▶ [Dataset entries]
__________

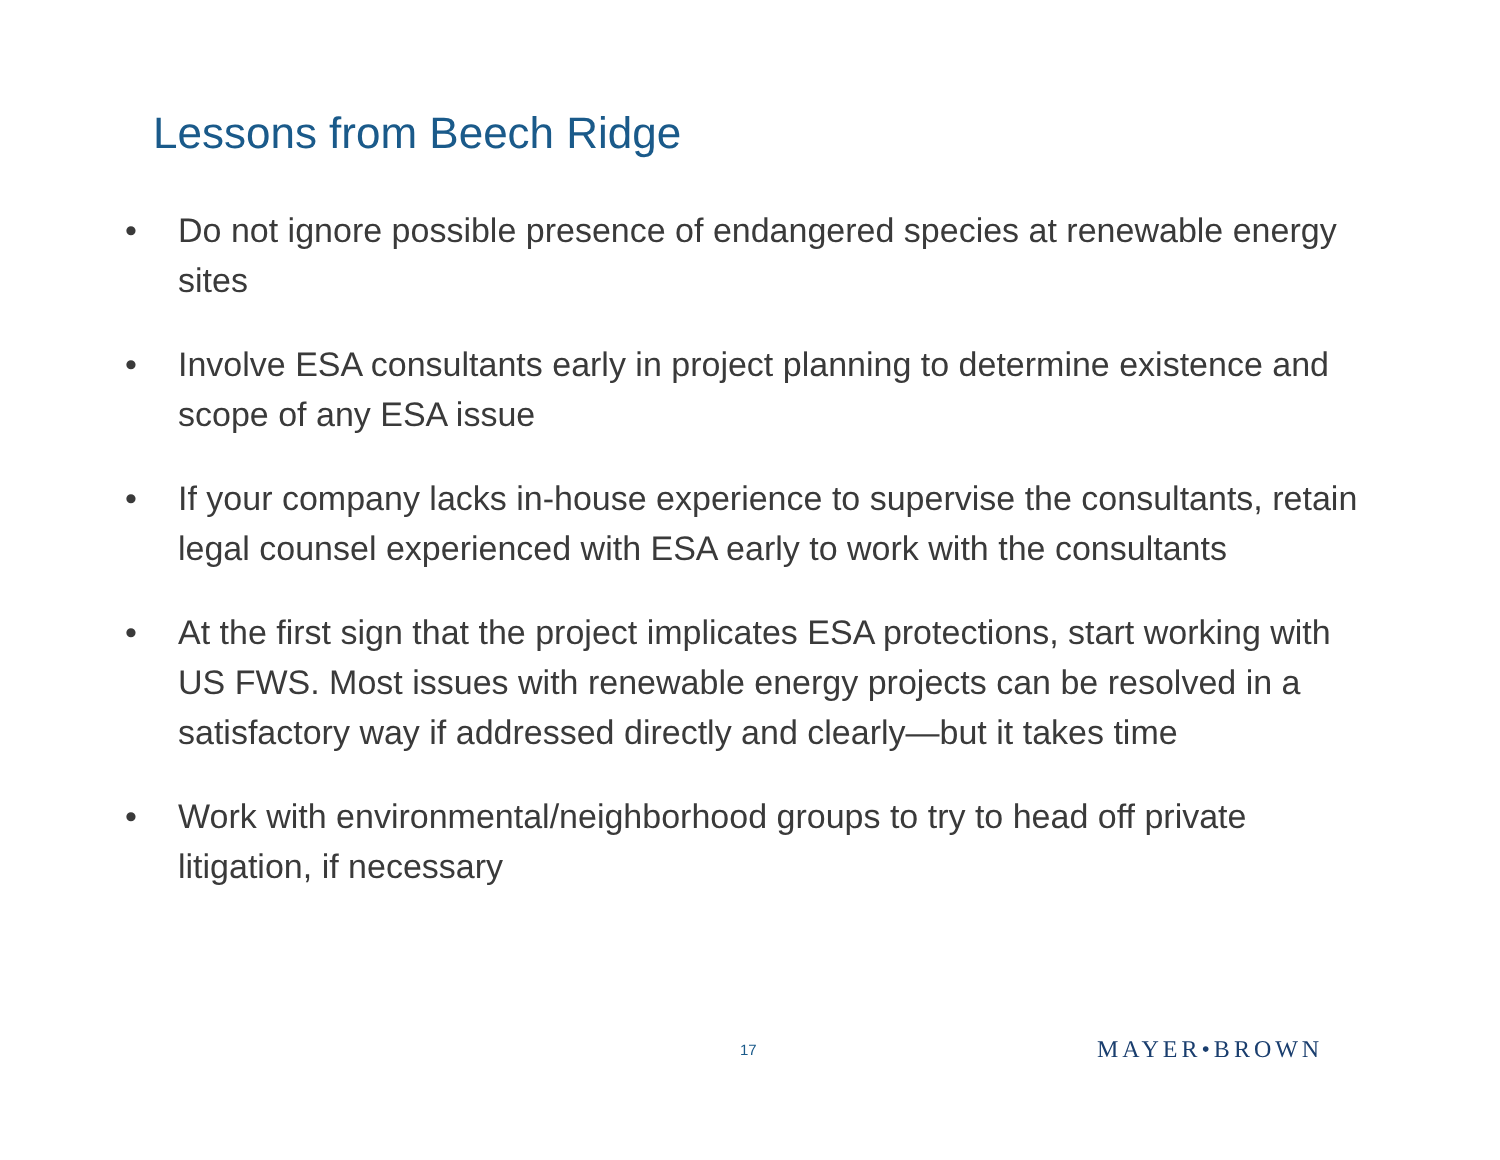Lessons from Beech Ridge
• Do not ignore possible presence of endangered species at renewable energy sites
• Involve ESA consultants early in project planning to determine existence and scope of any ESA issue
• If your company lacks in-house experience to supervise the consultants, retain legal counsel experienced with ESA early to work with the consultants
• At the first sign that the project implicates ESA protections, start working with US FWS. Most issues with renewable energy projects can be resolved in a satisfactory way if addressed directly and clearly—but it takes time
• Work with environmental/neighborhood groups to try to head off private litigation, if necessary
17 MAYER•BROWN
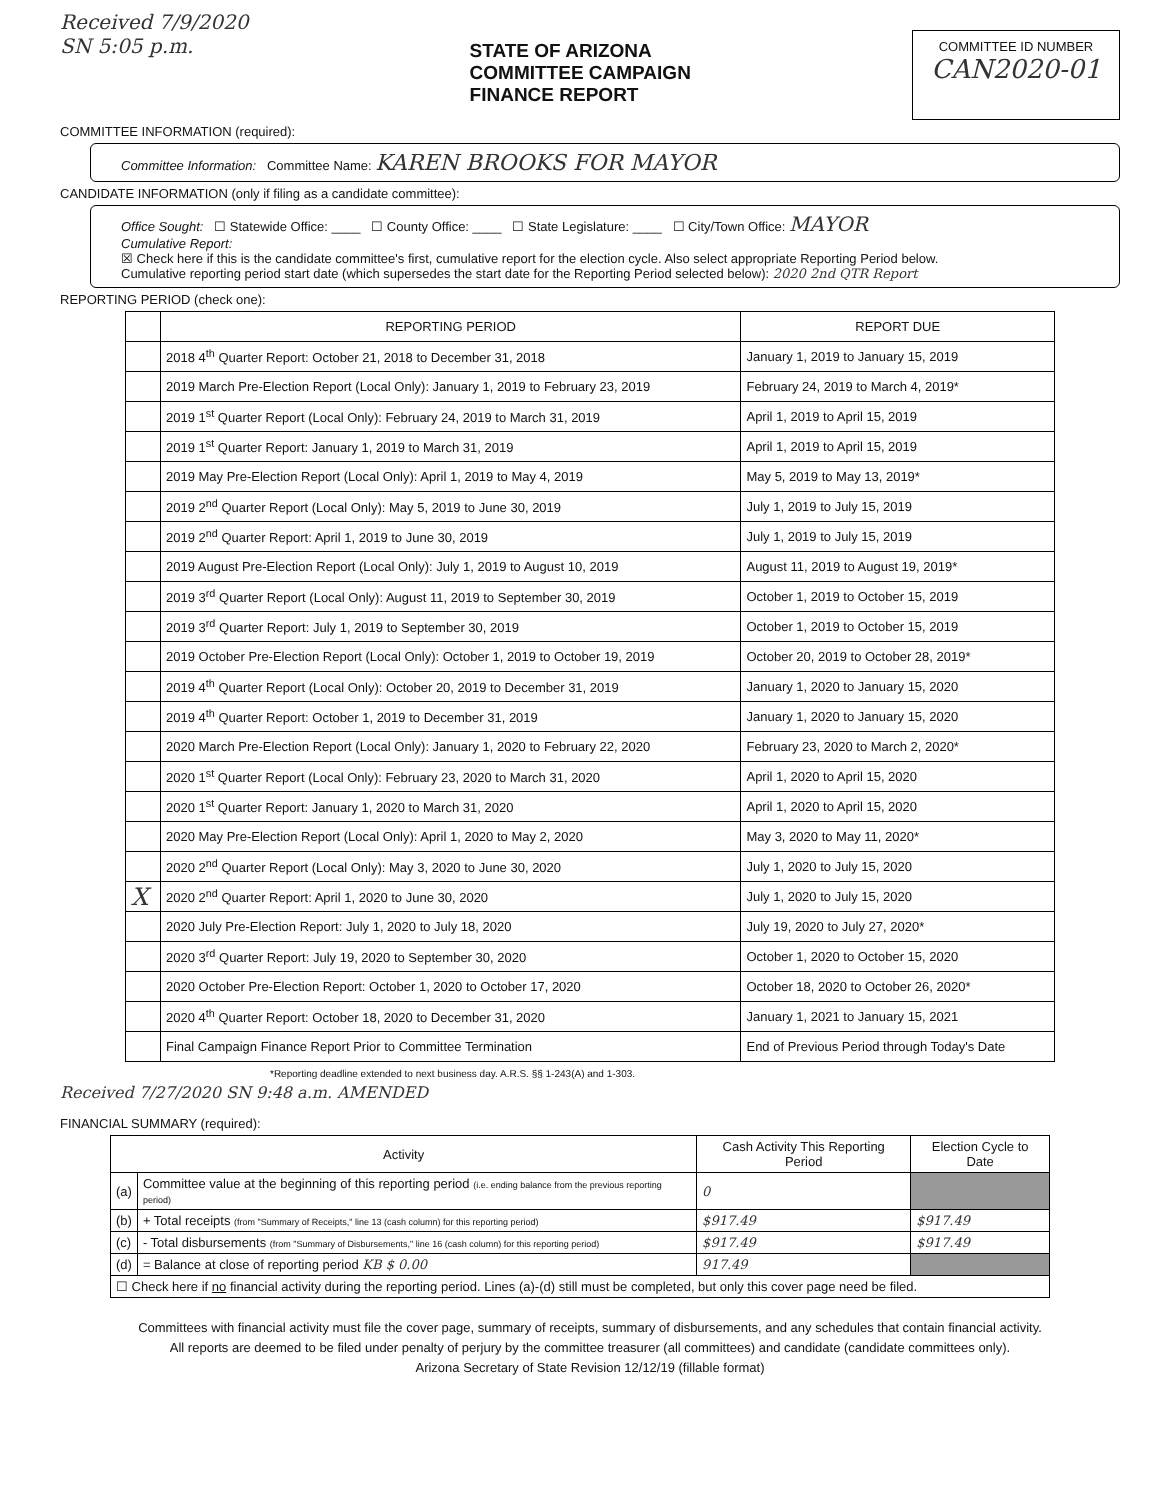Received 7/9/2020
SN 5:05 p.m.
STATE OF ARIZONA
COMMITTEE CAMPAIGN
FINANCE REPORT
COMMITTEE ID NUMBER
CAN2020-01
COMMITTEE INFORMATION (required):
Committee Information: Committee Name: KAREN BROOKS FOR MAYOR
CANDIDATE INFORMATION (only if filing as a candidate committee):
Office Sought: ☐ Statewide Office: ____ ☐ County Office: ____ ☐ State Legislature: ____ ☐ City/Town Office: MAYOR
Cumulative Report:
☒ Check here if this is the candidate committee's first, cumulative report for the election cycle. Also select appropriate Reporting Period below.
Cumulative reporting period start date (which supersedes the start date for the Reporting Period selected below): 2020 2nd QTR Report
REPORTING PERIOD (check one):
| | REPORTING PERIOD | REPORT DUE |
| --- | --- | --- |
| | 2018 4<sup>th</sup> Quarter Report: October 21, 2018 to December 31, 2018 | January 1, 2019 to January 15, 2019 |
| | 2019 March Pre-Election Report (Local Only): January 1, 2019 to February 23, 2019 | February 24, 2019 to March 4, 2019* |
| | 2019 1<sup>st</sup> Quarter Report (Local Only): February 24, 2019 to March 31, 2019 | April 1, 2019 to April 15, 2019 |
| | 2019 1<sup>st</sup> Quarter Report: January 1, 2019 to March 31, 2019 | April 1, 2019 to April 15, 2019 |
| | 2019 May Pre-Election Report (Local Only): April 1, 2019 to May 4, 2019 | May 5, 2019 to May 13, 2019* |
| | 2019 2<sup>nd</sup> Quarter Report (Local Only): May 5, 2019 to June 30, 2019 | July 1, 2019 to July 15, 2019 |
| | 2019 2<sup>nd</sup> Quarter Report: April 1, 2019 to June 30, 2019 | July 1, 2019 to July 15, 2019 |
| | 2019 August Pre-Election Report (Local Only): July 1, 2019 to August 10, 2019 | August 11, 2019 to August 19, 2019* |
| | 2019 3<sup>rd</sup> Quarter Report (Local Only): August 11, 2019 to September 30, 2019 | October 1, 2019 to October 15, 2019 |
| | 2019 3<sup>rd</sup> Quarter Report: July 1, 2019 to September 30, 2019 | October 1, 2019 to October 15, 2019 |
| | 2019 October Pre-Election Report (Local Only): October 1, 2019 to October 19, 2019 | October 20, 2019 to October 28, 2019* |
| | 2019 4<sup>th</sup> Quarter Report (Local Only): October 20, 2019 to December 31, 2019 | January 1, 2020 to January 15, 2020 |
| | 2019 4<sup>th</sup> Quarter Report: October 1, 2019 to December 31, 2019 | January 1, 2020 to January 15, 2020 |
| | 2020 March Pre-Election Report (Local Only): January 1, 2020 to February 22, 2020 | February 23, 2020 to March 2, 2020* |
| | 2020 1<sup>st</sup> Quarter Report (Local Only): February 23, 2020 to March 31, 2020 | April 1, 2020 to April 15, 2020 |
| | 2020 1<sup>st</sup> Quarter Report: January 1, 2020 to March 31, 2020 | April 1, 2020 to April 15, 2020 |
| | 2020 May Pre-Election Report (Local Only): April 1, 2020 to May 2, 2020 | May 3, 2020 to May 11, 2020* |
| | 2020 2<sup>nd</sup> Quarter Report (Local Only): May 3, 2020 to June 30, 2020 | July 1, 2020 to July 15, 2020 |
| X | 2020 2<sup>nd</sup> Quarter Report: April 1, 2020 to June 30, 2020 | July 1, 2020 to July 15, 2020 |
| | 2020 July Pre-Election Report: July 1, 2020 to July 18, 2020 | July 19, 2020 to July 27, 2020* |
| | 2020 3<sup>rd</sup> Quarter Report: July 19, 2020 to September 30, 2020 | October 1, 2020 to October 15, 2020 |
| | 2020 October Pre-Election Report: October 1, 2020 to October 17, 2020 | October 18, 2020 to October 26, 2020* |
| | 2020 4<sup>th</sup> Quarter Report: October 18, 2020 to December 31, 2020 | January 1, 2021 to January 15, 2021 |
| | Final Campaign Finance Report Prior to Committee Termination | End of Previous Period through Today's Date |
*Reporting deadline extended to next business day. A.R.S. §§ 1-243(A) and 1-303.
Received 7/27/2020 SN 9:48 a.m. AMENDED
FINANCIAL SUMMARY (required):
| Activity | | Cash Activity This Reporting Period | Election Cycle to Date |
| --- | --- | --- | --- |
| (a) | Committee value at the beginning of this reporting period (i.e. ending balance from the previous reporting period) | 0 | |
| (b) | + Total receipts (from "Summary of Receipts," line 13 (cash column) for this reporting period) | $917.49 | $917.49 |
| (c) | - Total disbursements (from "Summary of Disbursements," line 16 (cash column) for this reporting period) | $917.49 | $917.49 |
| (d) | = Balance at close of reporting period KB $ 0.00 | 917.49 | |
| ☐ Check here if no financial activity during the reporting period. Lines (a)-(d) still must be completed, but only this cover page need be filed. | | | |
Committees with financial activity must file the cover page, summary of receipts, summary of disbursements, and any schedules that contain financial activity.
All reports are deemed to be filed under penalty of perjury by the committee treasurer (all committees) and candidate (candidate committees only).
Arizona Secretary of State Revision 12/12/19 (fillable format)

__________

▶ [Problem] Copy the records above exactly, beginning at the line that contains "SN 5:05 p.m." and stopping after the line that contains "Cumulative reporting period".

▶ [Answer to the exercise]
SN 5:05 p.m.
STATE OF ARIZONA
COMMITTEE CAMPAIGN
FINANCE REPORT
COMMITTEE ID NUMBER
CAN2020-01
COMMITTEE INFORMATION (required):
Committee Information: Committee Name: KAREN BROOKS FOR MAYOR
CANDIDATE INFORMATION (only if filing as a candidate committee):
Office Sought: ☐ Statewide Office: ____ ☐ County Office: ____ ☐ State Legislature: ____ ☐ City/Town Office: MAYOR
Cumulative Report:
☒ Check here if this is the candidate committee's first, cumulative report for the election cycle. Also select appropriate Reporting Period below.
Cumulative reporting period start date (which supersedes the start date for the Reporting Period selected below): 2020 2nd QTR Report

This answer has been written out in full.